28 Juli 2025
20:30 WIB
Menkeu: Tarif Dagang AS 19% Dorong Sektor Padat Karya RI
Menkeu menilai tarif dagang AS 19% untuk RI dapat berdampak positif bagi sektor padat karya seperti tekstil, alas kaki, dan furnitur. Kendati, pemerintah mencermati perkembangan risiko kebijakan ini.
Penulis: Fitriana Monica Sari
Editor: Khairul Kahfi
DK OJK Mahendra Siregar, Menkeu Sri Mulyani, Gubernur Bank Indonesia Perry Warjiyo, dan DK LPS Purbaya Yudhi Sadewa saat melaksanakan Konferensi Pers KSSK III Tahun 2025, Jakarta, Senin (28/7). ValidNewsID/Fitriana Monica Sari
JAKARTA - Menteri Keuangan sekaligus Koordinator Anggota KSSK Sri Mulyani memproyeksi kesepakatan tarif dagang antara Indonesia dengan AS yang ditetapkan sebesar 19% dapat berdampak positif bagi ekonomi Indonesia.
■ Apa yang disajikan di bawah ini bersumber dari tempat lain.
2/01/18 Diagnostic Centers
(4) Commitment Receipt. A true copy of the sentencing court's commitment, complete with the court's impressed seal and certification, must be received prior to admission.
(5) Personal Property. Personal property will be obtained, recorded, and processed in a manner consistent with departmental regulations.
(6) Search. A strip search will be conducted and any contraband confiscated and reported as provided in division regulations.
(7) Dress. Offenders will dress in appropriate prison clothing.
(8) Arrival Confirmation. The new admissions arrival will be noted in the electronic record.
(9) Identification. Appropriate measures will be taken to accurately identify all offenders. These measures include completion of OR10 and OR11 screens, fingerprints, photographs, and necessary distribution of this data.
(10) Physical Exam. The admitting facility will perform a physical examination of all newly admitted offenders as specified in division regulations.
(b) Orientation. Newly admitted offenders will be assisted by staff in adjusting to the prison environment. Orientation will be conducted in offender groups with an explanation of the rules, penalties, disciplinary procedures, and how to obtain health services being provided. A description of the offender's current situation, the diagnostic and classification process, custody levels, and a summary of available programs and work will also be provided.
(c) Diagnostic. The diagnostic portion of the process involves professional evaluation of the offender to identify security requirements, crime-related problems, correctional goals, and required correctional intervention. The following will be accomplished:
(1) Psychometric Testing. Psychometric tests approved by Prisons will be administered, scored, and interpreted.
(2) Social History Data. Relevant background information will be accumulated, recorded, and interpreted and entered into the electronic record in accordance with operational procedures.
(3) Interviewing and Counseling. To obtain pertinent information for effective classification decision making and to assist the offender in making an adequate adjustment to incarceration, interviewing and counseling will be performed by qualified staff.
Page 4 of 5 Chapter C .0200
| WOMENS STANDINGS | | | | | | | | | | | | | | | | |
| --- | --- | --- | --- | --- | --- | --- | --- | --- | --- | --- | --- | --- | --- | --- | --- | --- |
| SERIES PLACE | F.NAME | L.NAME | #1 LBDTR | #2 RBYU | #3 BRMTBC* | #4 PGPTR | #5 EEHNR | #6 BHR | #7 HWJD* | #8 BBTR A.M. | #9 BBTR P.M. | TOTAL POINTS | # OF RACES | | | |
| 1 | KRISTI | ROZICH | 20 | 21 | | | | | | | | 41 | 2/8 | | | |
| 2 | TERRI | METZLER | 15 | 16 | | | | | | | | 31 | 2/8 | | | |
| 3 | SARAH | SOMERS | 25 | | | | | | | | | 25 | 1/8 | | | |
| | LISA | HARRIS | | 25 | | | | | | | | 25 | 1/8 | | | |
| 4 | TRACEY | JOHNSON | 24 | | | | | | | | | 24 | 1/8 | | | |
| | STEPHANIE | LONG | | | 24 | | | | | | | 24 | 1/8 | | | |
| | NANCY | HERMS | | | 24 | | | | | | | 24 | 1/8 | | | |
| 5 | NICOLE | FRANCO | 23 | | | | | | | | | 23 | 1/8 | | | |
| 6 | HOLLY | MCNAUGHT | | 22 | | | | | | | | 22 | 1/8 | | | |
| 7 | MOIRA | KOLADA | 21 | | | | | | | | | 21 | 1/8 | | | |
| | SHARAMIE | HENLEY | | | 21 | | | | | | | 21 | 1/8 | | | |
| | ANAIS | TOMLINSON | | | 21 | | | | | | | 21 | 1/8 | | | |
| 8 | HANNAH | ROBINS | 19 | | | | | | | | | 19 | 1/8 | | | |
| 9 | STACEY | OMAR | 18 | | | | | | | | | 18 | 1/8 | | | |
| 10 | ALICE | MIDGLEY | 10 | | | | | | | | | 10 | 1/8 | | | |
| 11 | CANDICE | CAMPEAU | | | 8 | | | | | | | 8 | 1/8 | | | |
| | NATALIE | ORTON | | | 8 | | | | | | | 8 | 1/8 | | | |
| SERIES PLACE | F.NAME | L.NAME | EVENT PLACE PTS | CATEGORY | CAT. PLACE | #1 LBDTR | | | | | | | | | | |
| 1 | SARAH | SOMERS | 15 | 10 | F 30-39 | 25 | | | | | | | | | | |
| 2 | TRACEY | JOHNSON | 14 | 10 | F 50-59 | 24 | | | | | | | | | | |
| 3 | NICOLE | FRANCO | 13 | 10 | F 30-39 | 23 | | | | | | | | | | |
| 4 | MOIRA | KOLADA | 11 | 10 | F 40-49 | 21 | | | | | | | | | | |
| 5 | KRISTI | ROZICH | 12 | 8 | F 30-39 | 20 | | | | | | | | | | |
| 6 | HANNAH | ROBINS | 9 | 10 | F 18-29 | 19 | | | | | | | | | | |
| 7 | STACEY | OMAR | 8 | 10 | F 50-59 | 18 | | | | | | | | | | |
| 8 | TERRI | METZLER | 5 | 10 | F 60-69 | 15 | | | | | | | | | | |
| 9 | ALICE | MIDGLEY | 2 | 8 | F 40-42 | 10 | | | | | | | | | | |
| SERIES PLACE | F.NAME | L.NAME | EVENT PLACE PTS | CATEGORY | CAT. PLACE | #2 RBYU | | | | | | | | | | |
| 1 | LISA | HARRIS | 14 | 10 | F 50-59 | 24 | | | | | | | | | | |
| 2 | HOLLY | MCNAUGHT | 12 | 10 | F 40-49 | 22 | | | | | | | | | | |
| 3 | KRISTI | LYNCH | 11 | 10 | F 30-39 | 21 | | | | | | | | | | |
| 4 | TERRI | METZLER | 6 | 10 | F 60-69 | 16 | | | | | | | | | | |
Sektor utama yang diuntungkan atas tarif ini adalah sektor padat karya seperti tekstil, alas kaki, dan furnitur.
"Keberhasilan dari negosiasi penurunan tarif resiprokal Amerika Serikat untuk Indonesia menjadi 19% diperkirakan dapat mendorong kinerja sektor padat karya seperti tekstil, alas kaki, dan furnitur," ujar Menkeu Sri Mulyani dalam konferensi pers KSSK di Kantor LPS, Jakarta, Senin (28/7).
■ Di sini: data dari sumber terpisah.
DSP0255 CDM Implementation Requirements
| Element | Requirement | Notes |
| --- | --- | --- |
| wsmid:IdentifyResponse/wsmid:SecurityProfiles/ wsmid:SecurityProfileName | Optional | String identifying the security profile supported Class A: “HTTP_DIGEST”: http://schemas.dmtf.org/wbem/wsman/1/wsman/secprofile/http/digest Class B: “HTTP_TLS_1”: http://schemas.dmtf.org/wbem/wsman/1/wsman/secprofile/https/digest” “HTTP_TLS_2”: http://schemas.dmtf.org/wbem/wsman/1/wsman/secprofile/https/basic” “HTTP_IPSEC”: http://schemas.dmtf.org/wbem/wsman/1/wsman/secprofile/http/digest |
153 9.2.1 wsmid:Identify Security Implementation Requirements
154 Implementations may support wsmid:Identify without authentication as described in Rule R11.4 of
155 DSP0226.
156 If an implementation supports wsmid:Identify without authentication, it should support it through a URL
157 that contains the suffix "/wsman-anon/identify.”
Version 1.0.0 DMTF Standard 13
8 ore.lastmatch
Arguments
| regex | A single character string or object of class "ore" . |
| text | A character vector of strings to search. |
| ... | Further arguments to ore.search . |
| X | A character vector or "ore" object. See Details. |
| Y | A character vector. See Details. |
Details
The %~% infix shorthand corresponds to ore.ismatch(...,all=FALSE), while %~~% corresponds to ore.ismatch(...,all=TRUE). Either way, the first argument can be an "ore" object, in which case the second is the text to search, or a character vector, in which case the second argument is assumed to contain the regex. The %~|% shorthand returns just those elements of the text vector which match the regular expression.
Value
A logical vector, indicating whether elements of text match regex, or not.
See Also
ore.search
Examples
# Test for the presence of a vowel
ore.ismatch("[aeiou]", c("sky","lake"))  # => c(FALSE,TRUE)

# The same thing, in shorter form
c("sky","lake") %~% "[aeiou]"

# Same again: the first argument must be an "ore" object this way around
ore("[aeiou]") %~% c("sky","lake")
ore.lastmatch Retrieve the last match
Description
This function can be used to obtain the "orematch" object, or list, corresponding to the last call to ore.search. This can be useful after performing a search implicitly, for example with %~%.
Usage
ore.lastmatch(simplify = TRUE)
Baca Juga: Pemerintah Optimis Tarif 19% Bisa Kerek Pertumbuhan Ekonomi 5%
Asal tahu saja, AS sepakat untuk memangkas tarif resiprokal kepada Indonesia menjadi 19%, dari sebelumnya sebesar 32%. Namun, sebagai klausul tambahan, Presiden Trump meminta Indonesia untuk mengeliminasi 99% kebijakan hambatan tarif sekaligus meningkatkan impor sejumlah produk AS.
Di sisi lain, Sri juga memperkirakan, impor barang AS yang makin lancar dengan kebijakan bebas tarif maksimal hingga 0% dapat mendorong harga produk minyak dan gas (migas) serta pangan di Indonesia menjadi lebih rendah.
Kendati, bendahara negara tetap akan terus mencermati perkembangan risiko rambatan dari kebijakan ini kepada ekonomi nasional.
"Perkembangan risiko rambatan perlu untuk terus dicermati," imbuh Sri Mulyani.
Kemudian, pemerintah juga turut menyorot kinerja sektor manufaktur yang tergambar pada PMI manufaktur Juni 2025 yang masih kontraksi di level 46,9 poin. Sebagai konteks, PMI manufaktur RI sudah terpantau ambles sejak April di kisaran 46,7 poin dan sempat membaik sedikit pada Mei di level 47,4 poin.
Untuk itu, Sri Mulyani mengatakan, peranan sektor swasta sebagai penggerak pertumbuhan akan terus didorong melalui kebijakan dan percepatan deregulasi termasuk mendorong peranan Danantara yang makin optimal.
"Berbagai perkembangan dan kondisi strategi kebijakan akan terus ditingkatkan untuk mendorong multiplier effect yang lebih besar, sehingga ekonomi Indonesia tahun 2025 diproyeksikan masih akan tumbuh di sekitar 5%," tutur Menkeu.
Baca Juga: Simulasi DEN: Tarif AS 19% Bisa Naikkan PDB dan Serap Tenaga Kerja RI
Sebelumnya, Direktur Celios Bhima Yudhistira mewanti-wanti, impor produk dari AS akan membengkak, salah satunya sektor migas, produk elektronik, suku cadang pesawat, serealia (gandum dan sebagainya), serta produk farmasi.
Tercatat, total impor lima jenis produk ini sepanjang 2024 mencapai US$5,37 miliar atau setara Rp87,3 triliun.
"Yang harus dimonitor adalah pelebaran defisit migas, menekan kurs rupiah dan menyebabkan postur subsidi RAPBN 2026 untuk energi meningkat tajam," tegas Bhima, Kamis (17/7).
Menurutnya, alokasi subsidi energi 2026 yang sedang diajukan pemerintah Rp203,4 triliun tidak akan cukup karena setidaknya butuh Rp300-320 triliun. Apalagi, ketergantungan impor BBM dan LPG yang kian besar.